[DATASET CONTENT]
..............................

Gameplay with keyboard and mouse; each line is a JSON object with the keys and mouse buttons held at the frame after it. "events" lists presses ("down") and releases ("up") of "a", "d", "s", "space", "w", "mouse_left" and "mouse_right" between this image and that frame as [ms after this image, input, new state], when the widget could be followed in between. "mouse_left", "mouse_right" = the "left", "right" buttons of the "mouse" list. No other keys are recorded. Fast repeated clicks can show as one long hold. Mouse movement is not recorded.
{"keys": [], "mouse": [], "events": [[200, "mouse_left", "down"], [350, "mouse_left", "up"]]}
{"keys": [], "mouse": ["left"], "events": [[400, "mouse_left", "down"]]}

..............................

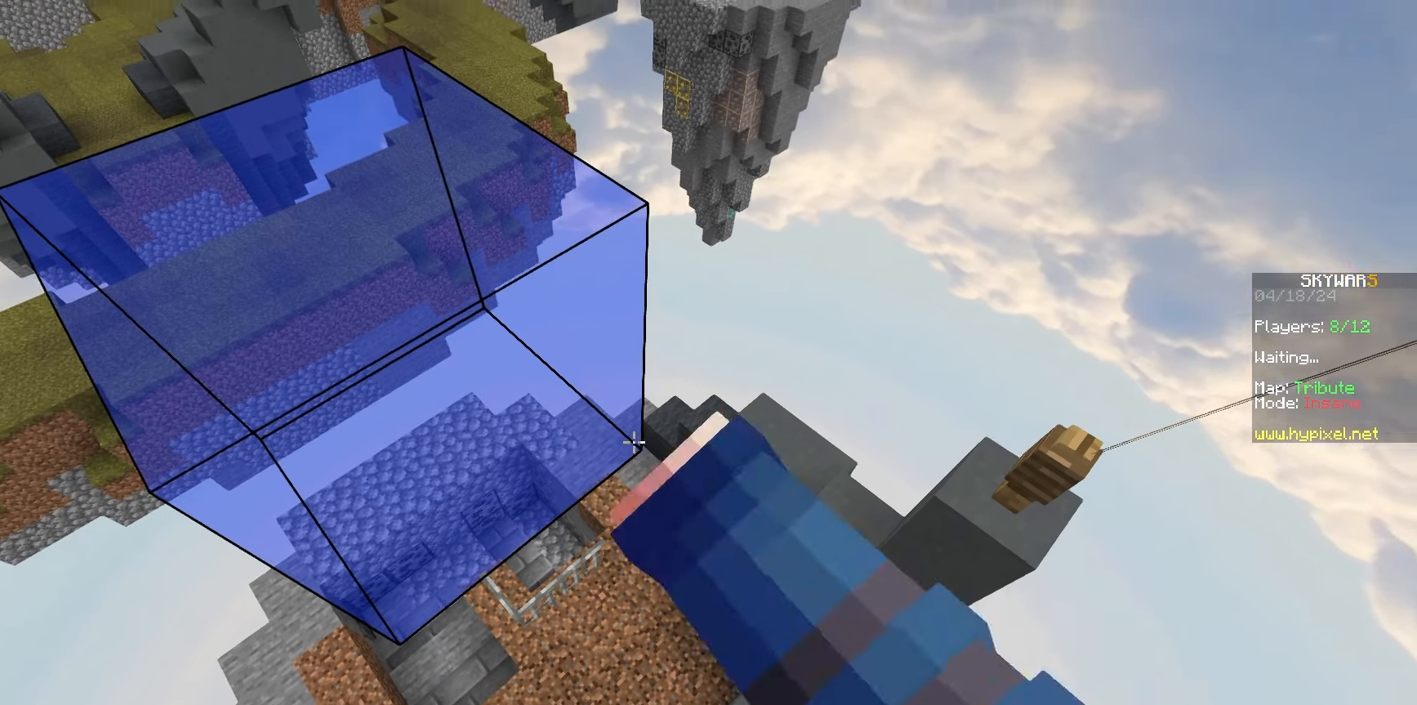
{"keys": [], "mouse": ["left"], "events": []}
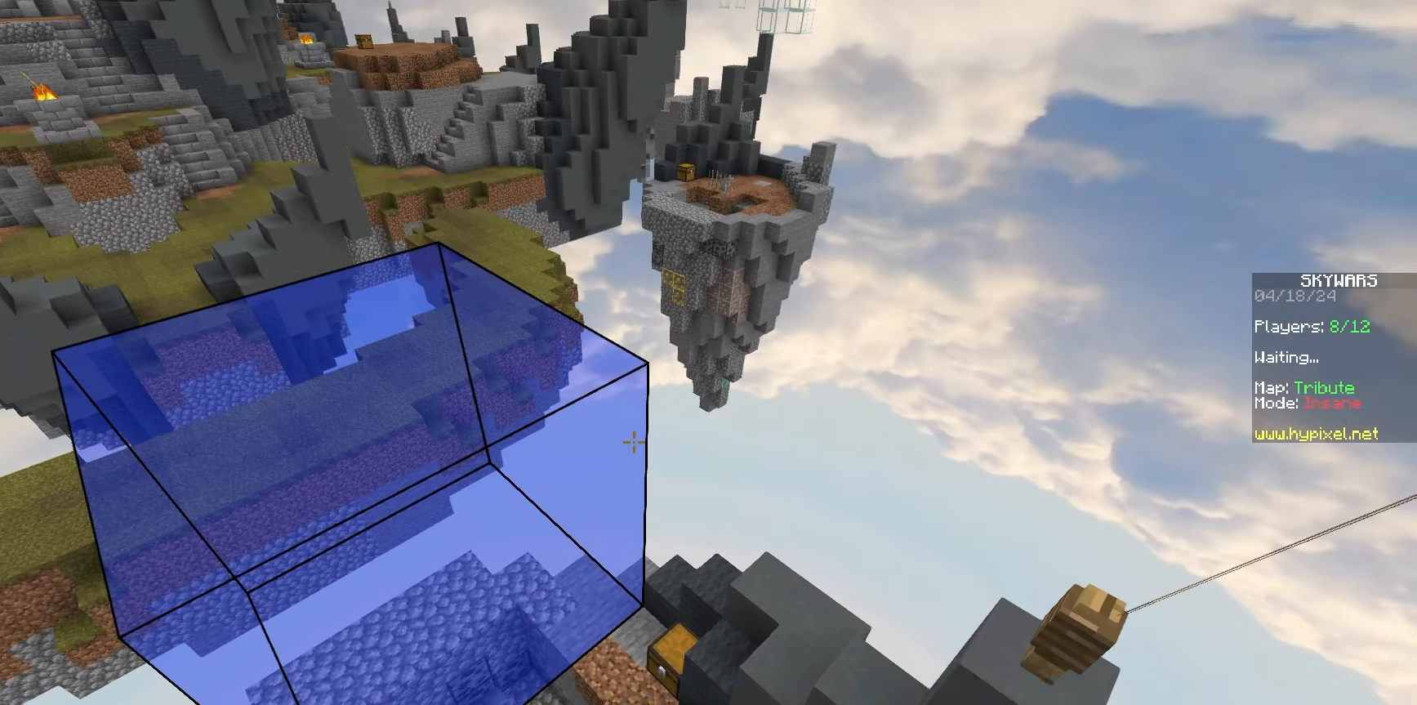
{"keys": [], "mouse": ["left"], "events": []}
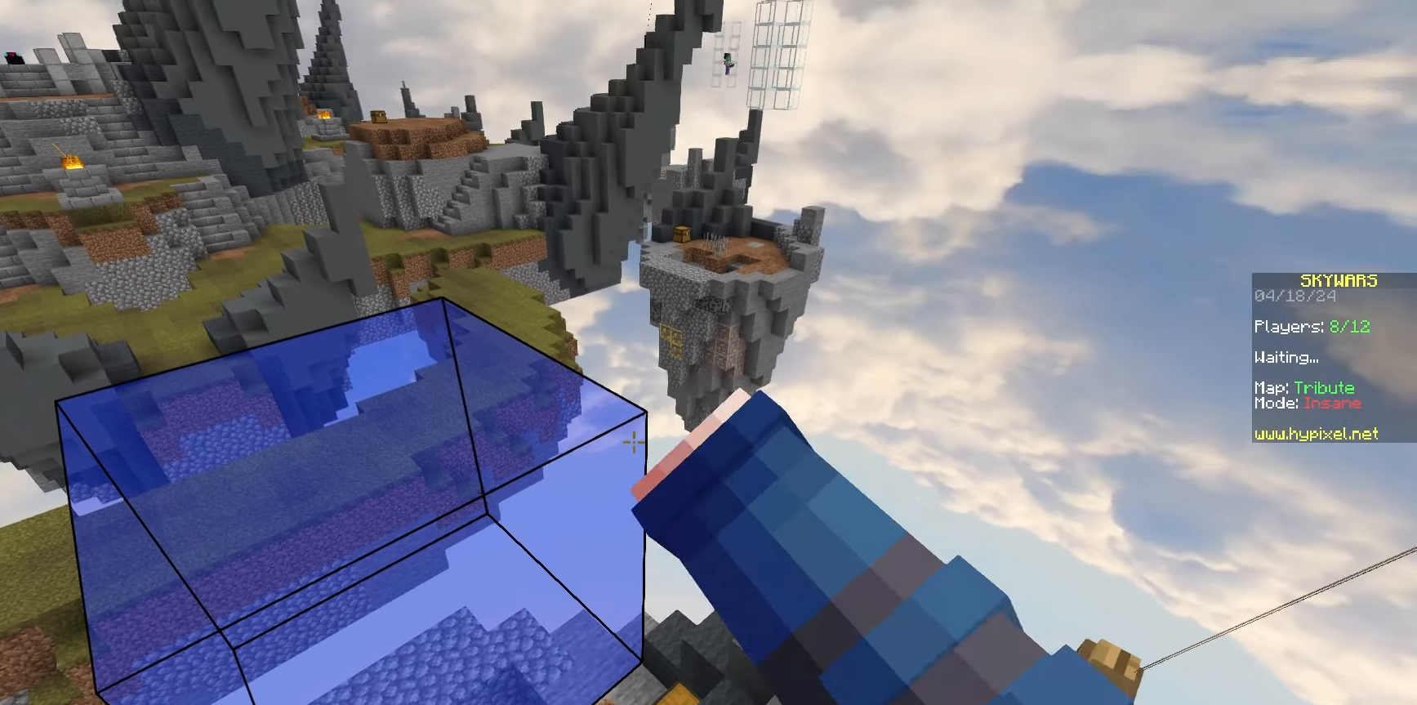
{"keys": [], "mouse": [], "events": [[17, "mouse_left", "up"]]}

..............................

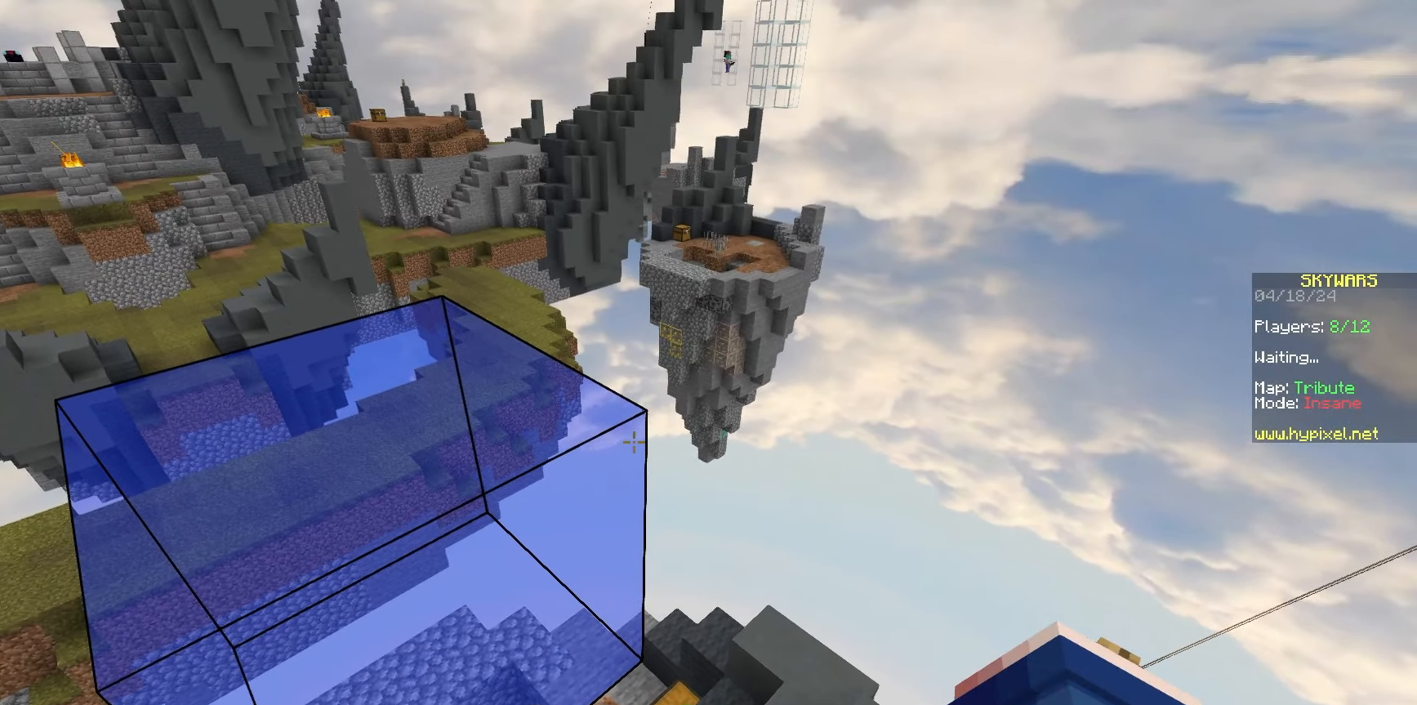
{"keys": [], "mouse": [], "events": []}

..............................

[ACTIVITY] Filter the records above, keeping each line that contains the word "down".

[REPLY]
Gameplay with keyboard and mouse; each line is a JSON object with the keys and mouse buttons held at the frame after it. "events" lists presses ("down") and releases ("up") of "a", "d", "s", "space", "w", "mouse_left" and "mouse_right" between this image and that frame as [ms after this image, input, new state], when the widget could be followed in between. "mouse_left", "mouse_right" = the "left", "right" buttons of the "mouse" list. No other keys are recorded. Fast repeated clicks can show as one long hold. Mouse movement is not recorded.
{"keys": [], "mouse": [], "events": [[200, "mouse_left", "down"], [350, "mouse_left", "up"]]}
{"keys": [], "mouse": ["left"], "events": [[400, "mouse_left", "down"]]}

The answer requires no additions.